Navalny now placed at same level as Taliban, ISIS

RUSSIA-POLITICS/ Alexei Navalny | Reuters

Russia has placed jailed opposition leader Alexei Navalny on a list of “terrorists and extremists” that includes outfits like the Taliban and the Islamic State.

In April 2021, the state had placed Navalny’s headquarters organisation on a list of terrorist and extremist groups. For a year now, Navalny has been in jail over embezzlement and parole violation charges.

The list, maintained by the Federal Financial Monitoring Service, includes individuals Russian authorities believe are involved in activities supporting “terrorist or extreme” organisations.

The entry comes days after Navalny’s Anti-Corruption Agency published photos of a palace Putin was alleged to live in. Located on the coast of the Black Sea, it has a vast marble swimming pool decorated with busts of Greek gods, a hookah lounge with a pole for dancing, a wine cellar, theatre, and other gaudily decorated amenities. A year earlier, the group had released drone footage of the palace, which it said cost $1.4 billion.

Navalny rose to fame in late 2011 after his blog posts went viral, where he called Putin’s courtiers “Crooks and thieves” and said he would “chew through the throats of those animals?

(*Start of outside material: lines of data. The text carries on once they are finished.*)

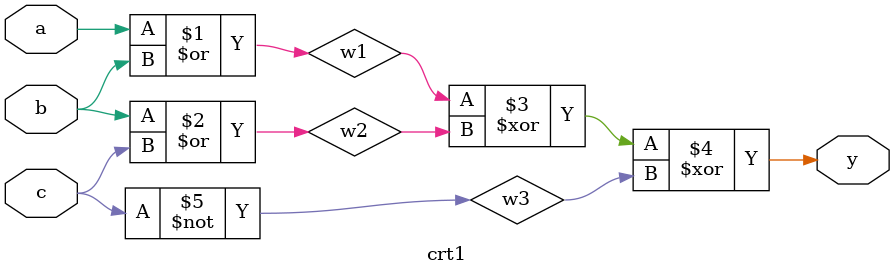
<source format=v>
module crt1(y,a,b,c);
output y;
input a,b,c;
wire w1,w2,w3;
or g1(w1,a,b);
or g2(w2,b,c);
not g3(w3,c);
xor g4(y,w1,w2,w3);
endmodule
</source>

He was known for his incendiary language at the time, which was not only reserved for Putin.

In 2007, he was associated with far-right forces in Russia and was seen in a video calling for the deportation of migrants and comparing Islamist militants to cockroaches. As a result of his speeches, he was expelled from the Yabloko party.

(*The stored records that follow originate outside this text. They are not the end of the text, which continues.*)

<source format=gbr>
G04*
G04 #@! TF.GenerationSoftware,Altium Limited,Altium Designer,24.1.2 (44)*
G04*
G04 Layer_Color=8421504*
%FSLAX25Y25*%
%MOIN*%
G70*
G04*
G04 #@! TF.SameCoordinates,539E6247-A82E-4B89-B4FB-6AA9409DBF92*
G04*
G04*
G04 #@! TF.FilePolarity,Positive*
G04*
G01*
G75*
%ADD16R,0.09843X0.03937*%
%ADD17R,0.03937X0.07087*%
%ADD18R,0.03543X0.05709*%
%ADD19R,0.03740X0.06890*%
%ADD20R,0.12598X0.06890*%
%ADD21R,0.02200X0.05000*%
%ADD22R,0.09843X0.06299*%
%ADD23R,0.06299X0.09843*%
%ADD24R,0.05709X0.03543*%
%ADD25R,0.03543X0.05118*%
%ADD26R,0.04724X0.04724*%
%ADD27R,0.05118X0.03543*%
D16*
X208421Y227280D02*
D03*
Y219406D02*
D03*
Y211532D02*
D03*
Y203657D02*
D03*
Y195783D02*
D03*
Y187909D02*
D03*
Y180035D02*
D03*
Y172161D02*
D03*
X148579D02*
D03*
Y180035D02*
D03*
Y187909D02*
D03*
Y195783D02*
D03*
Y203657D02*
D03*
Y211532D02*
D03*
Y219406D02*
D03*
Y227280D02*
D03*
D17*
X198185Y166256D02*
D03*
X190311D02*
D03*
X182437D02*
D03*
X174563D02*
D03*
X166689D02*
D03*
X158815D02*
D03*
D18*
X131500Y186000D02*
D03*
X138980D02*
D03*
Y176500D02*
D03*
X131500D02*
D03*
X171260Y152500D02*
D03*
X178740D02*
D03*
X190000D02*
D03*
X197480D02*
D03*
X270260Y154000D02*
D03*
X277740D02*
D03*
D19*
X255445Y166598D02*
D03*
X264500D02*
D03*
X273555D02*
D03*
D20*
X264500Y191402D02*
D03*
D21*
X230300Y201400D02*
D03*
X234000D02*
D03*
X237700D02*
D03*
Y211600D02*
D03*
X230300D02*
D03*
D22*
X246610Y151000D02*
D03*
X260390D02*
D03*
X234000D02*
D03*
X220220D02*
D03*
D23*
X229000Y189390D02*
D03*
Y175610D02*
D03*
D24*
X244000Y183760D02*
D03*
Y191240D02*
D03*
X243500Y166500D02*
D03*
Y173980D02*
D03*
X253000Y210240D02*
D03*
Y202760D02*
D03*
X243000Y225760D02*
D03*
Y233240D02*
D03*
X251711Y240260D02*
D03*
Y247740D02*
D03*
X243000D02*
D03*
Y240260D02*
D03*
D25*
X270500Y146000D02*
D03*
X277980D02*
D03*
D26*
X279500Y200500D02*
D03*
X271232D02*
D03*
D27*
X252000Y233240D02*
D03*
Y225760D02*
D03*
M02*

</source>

Since then, he has positioned himself as Putin’s foremost opposition, campaigning against him across the country. Though barred from running in nationwide elections in 2016, his campaign spread across Russia in local elections. In 2020, while travelling from Siberia, Navalny fell violently ill and had to be airlifted to Germany for treatment. German doctors confirmed that he had been poisoned by a nerve agent often used by Russia’s FSB, Novichok.

After recovering, Navalny returned to Russia and upon his arrival, was arrested. A court later found him guilty of disobeying the terms of his probation over a 2014 money laundering case.